Demand will exceed supply in the next three to five years due to a lack of investment in the industry
The global market will experience oil supply shortages within the next few years due to a lack of investment in the industry, Russian Deputy Energy Minister Pavel Sorokin said on Thursday.
Oil production is now “underinvested” due to the “actions of Western countries,” he said, referring to a shift towards renewable energy that has prompted companies around the world to slash investment in hydrocarbons.
“Investments [in oil production] are now 20-25% below the pre-Covid level, which means that in three to five years we will have a fairly significant drop in new, commissioned capacities.

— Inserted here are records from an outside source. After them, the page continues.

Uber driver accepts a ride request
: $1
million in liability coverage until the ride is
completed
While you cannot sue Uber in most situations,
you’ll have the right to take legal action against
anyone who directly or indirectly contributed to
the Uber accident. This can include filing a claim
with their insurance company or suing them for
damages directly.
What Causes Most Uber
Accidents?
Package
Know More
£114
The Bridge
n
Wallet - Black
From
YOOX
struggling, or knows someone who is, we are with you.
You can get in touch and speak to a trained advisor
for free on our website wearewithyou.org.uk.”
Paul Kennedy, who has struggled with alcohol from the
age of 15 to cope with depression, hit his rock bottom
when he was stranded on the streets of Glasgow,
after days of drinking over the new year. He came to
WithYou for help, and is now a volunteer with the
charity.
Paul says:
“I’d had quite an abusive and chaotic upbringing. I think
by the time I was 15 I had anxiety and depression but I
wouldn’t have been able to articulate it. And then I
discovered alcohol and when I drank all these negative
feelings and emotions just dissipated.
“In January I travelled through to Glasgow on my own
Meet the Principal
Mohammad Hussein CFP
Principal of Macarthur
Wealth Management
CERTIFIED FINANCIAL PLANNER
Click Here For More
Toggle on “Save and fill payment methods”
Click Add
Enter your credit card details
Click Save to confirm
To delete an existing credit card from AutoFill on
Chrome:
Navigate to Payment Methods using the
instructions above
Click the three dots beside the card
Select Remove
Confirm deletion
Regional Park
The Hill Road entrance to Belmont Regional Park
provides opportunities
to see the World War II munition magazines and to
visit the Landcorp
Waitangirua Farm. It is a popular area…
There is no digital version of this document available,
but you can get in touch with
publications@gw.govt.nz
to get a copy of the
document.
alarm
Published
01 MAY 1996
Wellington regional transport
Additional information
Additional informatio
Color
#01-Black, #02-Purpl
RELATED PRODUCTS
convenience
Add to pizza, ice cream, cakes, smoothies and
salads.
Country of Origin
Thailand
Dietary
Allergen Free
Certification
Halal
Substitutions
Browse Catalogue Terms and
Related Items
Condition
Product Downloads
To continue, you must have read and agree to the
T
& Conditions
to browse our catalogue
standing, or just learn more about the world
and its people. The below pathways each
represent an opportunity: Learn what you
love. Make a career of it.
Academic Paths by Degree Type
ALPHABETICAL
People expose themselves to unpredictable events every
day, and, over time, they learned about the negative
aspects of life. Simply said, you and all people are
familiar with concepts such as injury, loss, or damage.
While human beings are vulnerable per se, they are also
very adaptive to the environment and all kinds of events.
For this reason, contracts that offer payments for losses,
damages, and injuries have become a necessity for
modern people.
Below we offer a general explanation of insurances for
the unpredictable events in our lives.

This means that the burden will fall on the OPEC+ countries that are trying to continue to invest,” Sorokin stated.
His remarks echo forecasts by OPEC, which believes the global oil industry needs more financing as demand continues to rise due to an emphasis on energy security, even as the world moves towards renewable energy.
The alliance of oil-producing countries has said in its reports that crude is expected to retain the largest share in the global energy mix, and that the industry would require $12.1 trillion in investment by 2045 to meet global demand.
Earlier this week, Russia announced that it would extend its unilateral production cut of 500,000 barrels per day for another three months until the end of June. The move contributed to a stabilization of crude oil prices, which fell sharply last week on concerns that the Western banking crisis could weaken global energy demand.
Russia decided to voluntarily cut oil output in March in retaliation for an oil-price cap introduced by the West, which it said would eventually result in scarce supply and trigger uncertainty on the global market.